Monday, 18 July 2011

Progress...Sweet progress? (Part 2)

(Part 1)

Well, one pre-school collection, lunch break and seizure later, I was off to pick up my new prescription. It was Clonazepam. And what does it say on the info sheet? "Do not breastfeed while taking Clonazepam." Well, that's just great then.

It's a tricky one. I'm fairly sure my GP would have told the neurologist that I was breastfeeding, as it was something that I made a point of telling him. But I don't know whether he did, and the neurologist decided that it will be okay because I'm taking a low dose; whether he told her, and she didn't notice it in the e-mail, or whether he simply forgot to mention it because the focus of his message was my high seizure frequency and the fact I won't be able to see a specialist for quite a while.

The info sheet states flatly that you should not breast feed while taking Clonazepam, but there is information about the drug online which says you should talk to your prescriber before taking in those circumstances. So, it could be any of the above scenarios, and I just don't know which. Given that I had another seizure today, it has put me in a bit of a fix.
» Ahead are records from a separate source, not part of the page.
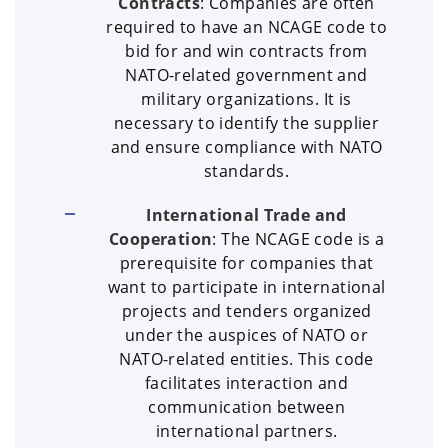
Contracts
: Companies are often
required to have an NCAGE code to
bid for and win contracts from
NATO-related government and
military organizations. It is
necessary to identify the supplier
and ensure compliance with NATO
standards.
International Trade and
Cooperation
: The NCAGE code is a
prerequisite for companies that
want to participate in international
projects and tenders organized
under the auspices of NATO or
NATO-related entities. This code
facilitates interaction and
communication between
international partners.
Given that communicating with the neurologist would probably take a few days, my next step was calling the helpline that Epilepsy Action run. As ever, very helpful and friendly, and an absolutely minuscule wait for someone to pick up. I honestly can't recommend them enough if you have an epilepsy-related issue. The woman I spoke to wasn't able to give me a definitive answer as to whether it was safe or not, but she did give me the number for the UK pregnancy and epilepsy register, which will almost certainly prove a useful resource.

Unfortunately, when it comes to the risks associated with breastfeeding while on anti-epileptic drugs, it really is just a case of checking with doctors, as every case is different. What is a worthy risk for one person would not be justifiable for another. In my case, M is naturally feeding far less than she used to, and my seizure frequency is quite high. It could well be that given those specifics, the neurologist felt that taking the Clonazepam would be the best option. Either way, on the advice of the helpline (and, it must be said, W, who advised this from the start), I have now phoned my doctors' surgery, and am currently waiting for my GP to get back to me and confirm whether or not I have the go-ahead to take this medication.
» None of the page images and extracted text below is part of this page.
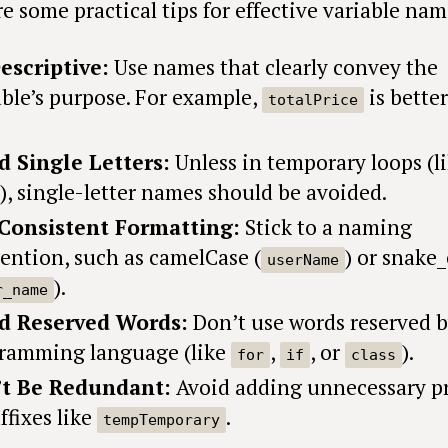
e some practical tips for effective variable nam
escriptive:
Use names that clearly convey the
able’s purpose. For example,
is bette
totalPrice
d Single Letters:
Unless in temporary loops (l
), single-letter names should be avoided.
Consistent Formatting:
Stick to a naming
ention, such as camelCase (
) or snake
userName
).
r_name
d Reserved Words:
Don’t use words reserved b
ramming language (like
,
, or
).
for
if
class
t Be Redundant:
Avoid adding unnecessary pr
ffixes like
.
tempTemporary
Based on all that I have learned, I am hoping that I'll get the green light and be able to at least try the new tablets. Although, the list of possible side effects sounds remarkably like a description of me on a bad, seizure-filled day, so it might all become moot anyway.

Well, fingers crossed, eh?

Progress! Sweet progress! (Part 1)

Well, I got a call this morning at about...a quarter to eight? It was my GP, calling me to let me know that the neurologist they e-mailed last Friday replied that evening, and said that although she would need to see my full medical history to know what would be the best thing to do, going on what the GP had told her about my current situation and the form of epilepsy I was diagnosed with, she recommended that I take a new medicine, which I have helpfully forgotten the name of. It began with a "C" though, so having looked through the UK anti-epileptic drugs list on Epilepsy Action's website, I think it was clonazepam. I shall come back later when I have picked up the prescription and correct myself, I expect.

Either way, I was quite impressed that, firstly, the neurologist responded so quickly, and secondly, that the GP got back to me very promptly as well. He actually apologised slightly for calling as early as he did - he didnt say as much but I expect it was so that he could get the call over and done with before his appointments for the day started, as my GP surgery offers appointments from quite early in the morning. Either way, I was up anyway. I usually am. Small children aren't exactly known for their late sleeping habits (more's the pity!).